While swiss chard leaves are green, the stalks come in various colors, including red, pink, yellow, and white. All varieties grow to an impressive size with thick stalks that may or may not be discarded, depending on the recipe.
Raw chard can be chopped and used in salads, or kept whole and used as a low-carb wrap. While the flavor of chard is mild and tender, many still prefer it cooked, which neutralizes the taste even more. Chard can be steamed, sauteed, or stir-fried.
Okra is a green vegetable that is either popular or unheard of, depending on where you live. It’s actually the seed pod of the plant that’s consumed. These pods look something like a geometric pepper and are filled with edible round seeds.
Much like the argument over whether okra is delicious or disgusting, the origins of this plant are highly disputed. Some list okra as native to Africa, while others claim it came from Asia. Further complicating this issue is that this plant is now widely cultivated worldwide in tropical, subtropical, and even colder climates.

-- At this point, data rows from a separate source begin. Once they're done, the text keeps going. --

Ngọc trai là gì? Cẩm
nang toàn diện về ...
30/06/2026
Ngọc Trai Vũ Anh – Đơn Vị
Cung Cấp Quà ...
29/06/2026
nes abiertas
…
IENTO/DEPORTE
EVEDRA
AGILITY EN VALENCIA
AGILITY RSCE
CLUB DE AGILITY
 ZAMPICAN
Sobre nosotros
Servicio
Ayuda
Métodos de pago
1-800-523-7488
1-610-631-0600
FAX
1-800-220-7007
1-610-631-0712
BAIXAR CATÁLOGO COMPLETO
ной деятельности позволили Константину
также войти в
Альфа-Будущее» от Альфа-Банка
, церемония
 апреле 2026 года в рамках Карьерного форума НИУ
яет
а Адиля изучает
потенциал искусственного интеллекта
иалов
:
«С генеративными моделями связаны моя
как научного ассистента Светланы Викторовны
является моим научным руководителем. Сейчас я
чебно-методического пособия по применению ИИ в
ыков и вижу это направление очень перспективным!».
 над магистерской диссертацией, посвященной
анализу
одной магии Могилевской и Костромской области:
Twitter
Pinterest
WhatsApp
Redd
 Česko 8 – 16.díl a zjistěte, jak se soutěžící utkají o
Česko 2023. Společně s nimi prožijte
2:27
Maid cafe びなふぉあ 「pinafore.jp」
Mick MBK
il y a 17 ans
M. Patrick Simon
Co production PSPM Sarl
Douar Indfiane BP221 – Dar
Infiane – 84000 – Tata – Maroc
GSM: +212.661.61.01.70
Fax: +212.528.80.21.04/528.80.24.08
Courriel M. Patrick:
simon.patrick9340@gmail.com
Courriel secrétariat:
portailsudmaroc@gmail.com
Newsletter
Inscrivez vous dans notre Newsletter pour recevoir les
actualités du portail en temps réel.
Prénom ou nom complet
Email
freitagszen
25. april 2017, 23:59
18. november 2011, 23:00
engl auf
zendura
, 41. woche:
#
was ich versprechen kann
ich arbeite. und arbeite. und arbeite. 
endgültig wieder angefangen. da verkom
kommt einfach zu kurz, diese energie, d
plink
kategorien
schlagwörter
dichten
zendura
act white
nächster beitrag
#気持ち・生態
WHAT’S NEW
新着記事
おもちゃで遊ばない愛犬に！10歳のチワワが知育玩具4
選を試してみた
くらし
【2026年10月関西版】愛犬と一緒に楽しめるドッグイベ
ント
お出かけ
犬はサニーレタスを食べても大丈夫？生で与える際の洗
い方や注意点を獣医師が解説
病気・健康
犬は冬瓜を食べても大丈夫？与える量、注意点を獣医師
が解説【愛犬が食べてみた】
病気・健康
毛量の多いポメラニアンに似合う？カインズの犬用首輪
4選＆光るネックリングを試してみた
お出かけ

Much of the debate about whether okra is worth eating or not comes from the fact that the seed pods release a gooey slime when heated and pickled. While the sweet, grassy flavor of okra is easy to like, this mucilaginous quality is hard for some to stomach. But I love it!
Okra is commonly used in some Asian, African, Brazilian, and Caribbean cuisines. It is often used in stews and stir-fries, but can also be pickled or fried.